## Work to be completed
Determine how many lines of the records contain the string "white", treating uppercase and lowercase letters as distinct. Give only that number.

## Entries shown
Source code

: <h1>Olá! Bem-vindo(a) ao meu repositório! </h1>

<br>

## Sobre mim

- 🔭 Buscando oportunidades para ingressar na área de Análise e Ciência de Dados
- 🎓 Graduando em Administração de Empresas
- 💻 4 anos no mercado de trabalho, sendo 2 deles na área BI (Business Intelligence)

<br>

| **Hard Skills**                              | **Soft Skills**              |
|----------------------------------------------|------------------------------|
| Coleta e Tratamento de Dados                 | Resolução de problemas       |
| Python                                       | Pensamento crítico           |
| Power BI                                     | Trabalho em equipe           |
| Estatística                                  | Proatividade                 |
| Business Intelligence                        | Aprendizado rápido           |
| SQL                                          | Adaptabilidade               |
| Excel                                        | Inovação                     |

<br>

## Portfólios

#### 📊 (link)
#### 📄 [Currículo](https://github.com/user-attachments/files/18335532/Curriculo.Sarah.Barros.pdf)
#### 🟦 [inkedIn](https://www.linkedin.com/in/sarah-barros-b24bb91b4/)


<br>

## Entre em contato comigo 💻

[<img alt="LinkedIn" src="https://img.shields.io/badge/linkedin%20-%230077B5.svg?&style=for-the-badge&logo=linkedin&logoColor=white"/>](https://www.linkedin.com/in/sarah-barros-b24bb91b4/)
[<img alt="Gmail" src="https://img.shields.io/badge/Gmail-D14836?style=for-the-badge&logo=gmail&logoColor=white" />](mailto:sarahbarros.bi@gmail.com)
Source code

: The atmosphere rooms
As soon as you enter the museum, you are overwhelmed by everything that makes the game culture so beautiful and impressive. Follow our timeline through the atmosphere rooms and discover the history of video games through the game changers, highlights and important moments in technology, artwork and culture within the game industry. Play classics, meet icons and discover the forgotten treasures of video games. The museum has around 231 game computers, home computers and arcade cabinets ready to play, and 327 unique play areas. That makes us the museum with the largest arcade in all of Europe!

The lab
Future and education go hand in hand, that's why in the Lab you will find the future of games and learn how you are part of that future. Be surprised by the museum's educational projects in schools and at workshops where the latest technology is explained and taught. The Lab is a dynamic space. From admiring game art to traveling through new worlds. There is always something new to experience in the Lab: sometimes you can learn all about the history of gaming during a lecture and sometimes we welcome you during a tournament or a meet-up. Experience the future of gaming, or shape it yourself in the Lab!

## Task solution
2